We do not sell, rent, or trade your personal data.

• Active accounts — for as long as your account exists.
• Closed accounts — up to 24 months after closure for tax, audit, and legal-compliance purposes (Income Tax Act, GST Act).
• Backups — rolling 7-day encrypted backups maintained for disaster recovery.
• Logs — 30 days for application logs; 12 months for security and audit logs.

As a Data Principal under the DPDP Act, 2023, you have the right to:

• Access — request a copy of the personal data we hold about you.
• Correction — ask us to correct inaccurate or incomplete data.
• Erasure — request deletion of your account and personal data, subject to lawful retention periods.
• Withdraw consent — at any time. Withdrawal does not affect prior lawful processing.
• Grievance redressal — escalate any concern to our Grievance Officer (Section 11 below).
• Nominate — appoint another individual to exercise your rights in case of death or incapacity.

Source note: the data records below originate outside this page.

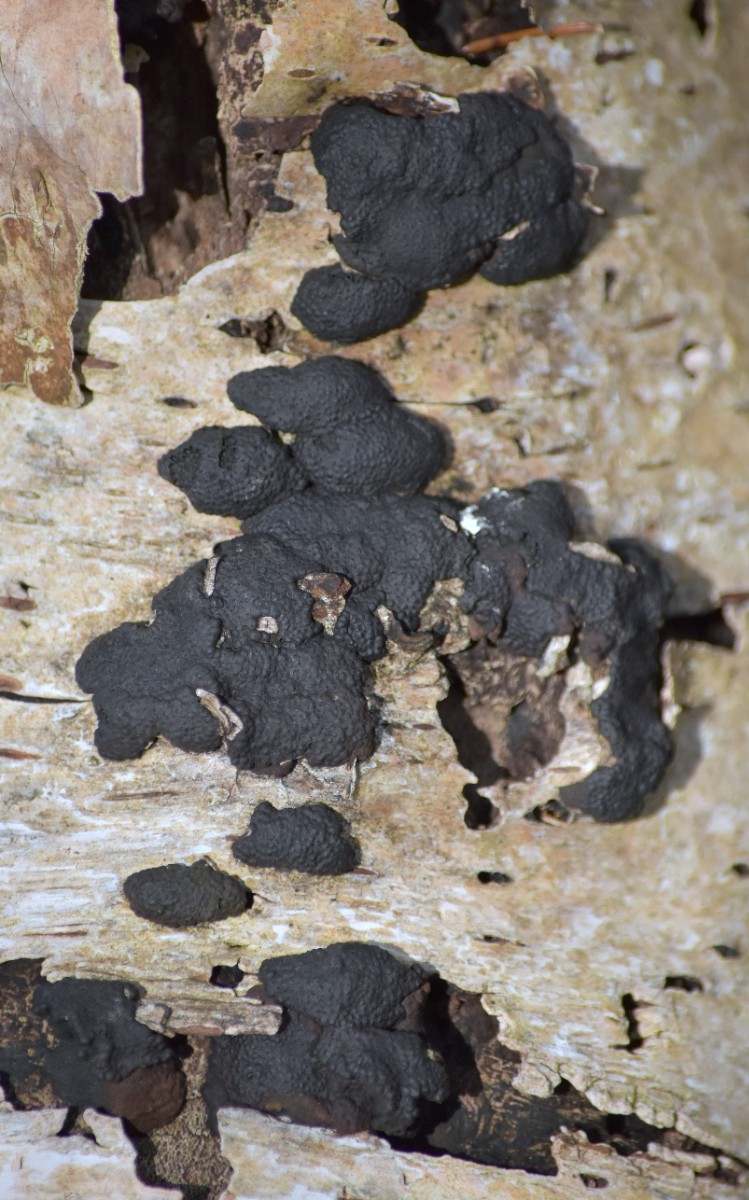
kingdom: Fungi
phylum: Ascomycota
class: Sordariomycetes
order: Xylariales
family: Hypoxylaceae
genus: Jackrogersella
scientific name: Jackrogersella multiformis
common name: foranderlig kulbær
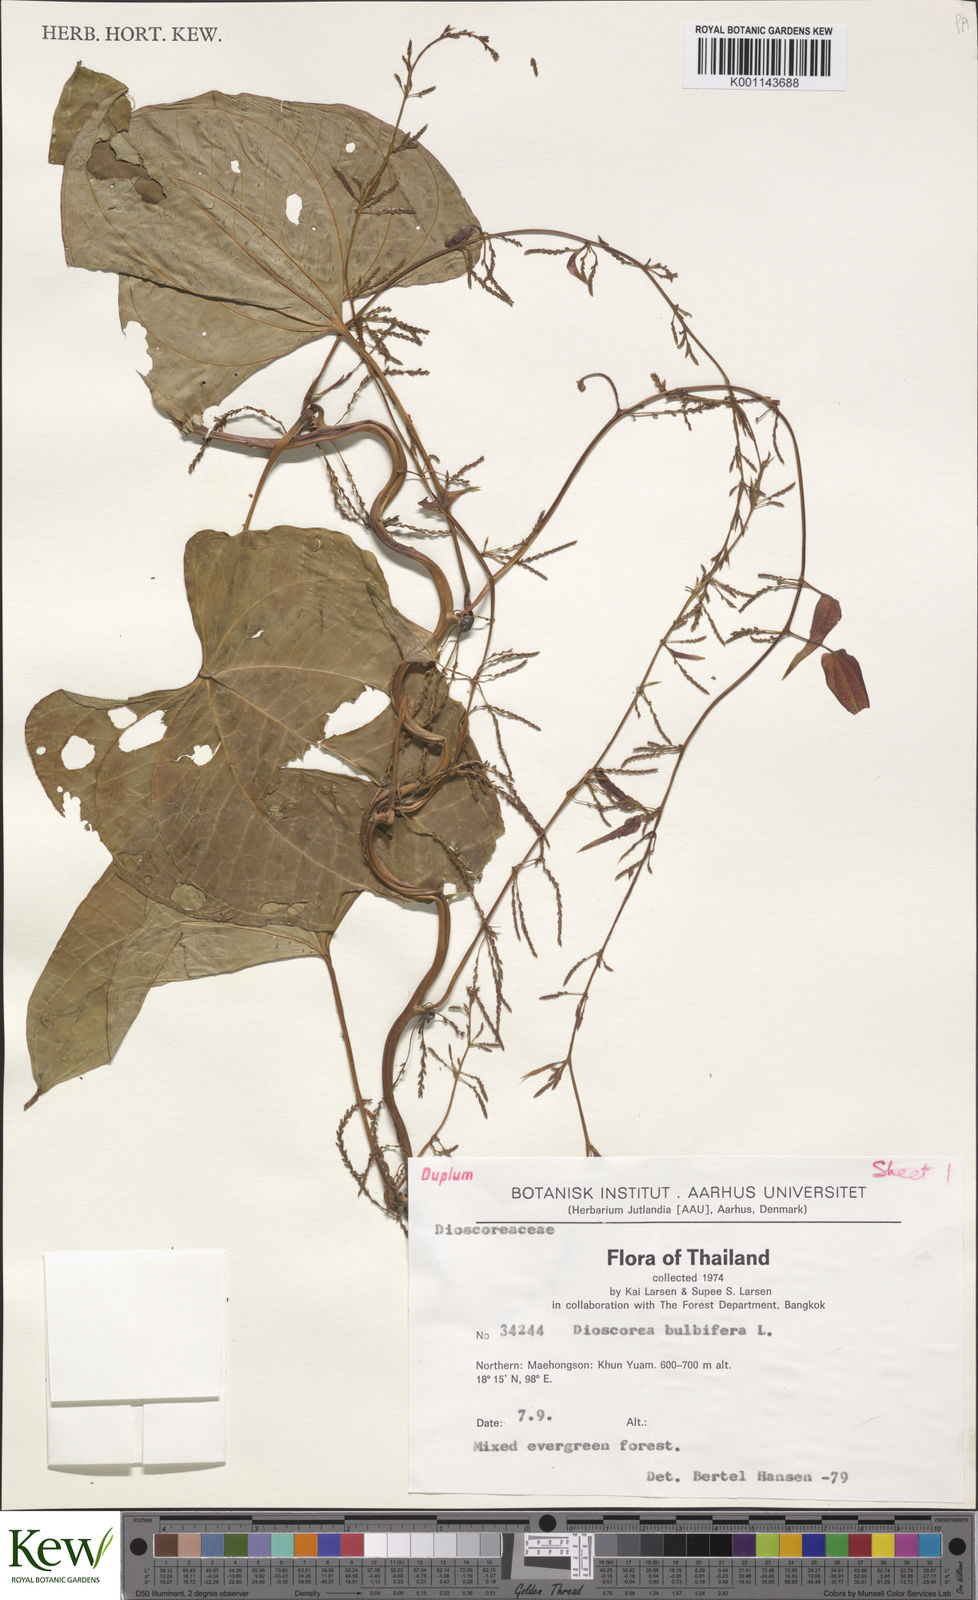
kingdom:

To exercise any right, email support@zarvixai.com. We will respond within 30 days as required by the DPDP Act.

The Platform is not intended for users under 18 years of age. We do not knowingly collect personal data of minors. If you believe a minor has registered, write to us and we will delete the account.

We may update this Privacy Policy from time to time. Material changes will be communicated via email and a notice on the Platform at least 15 days before they take effect. Continued use after that period constitutes acceptance.

This Privacy Policy is governed by the laws of India. Any disputes shall be subject to the exclusive jurisdiction of the courts at Pune, Maharashtra.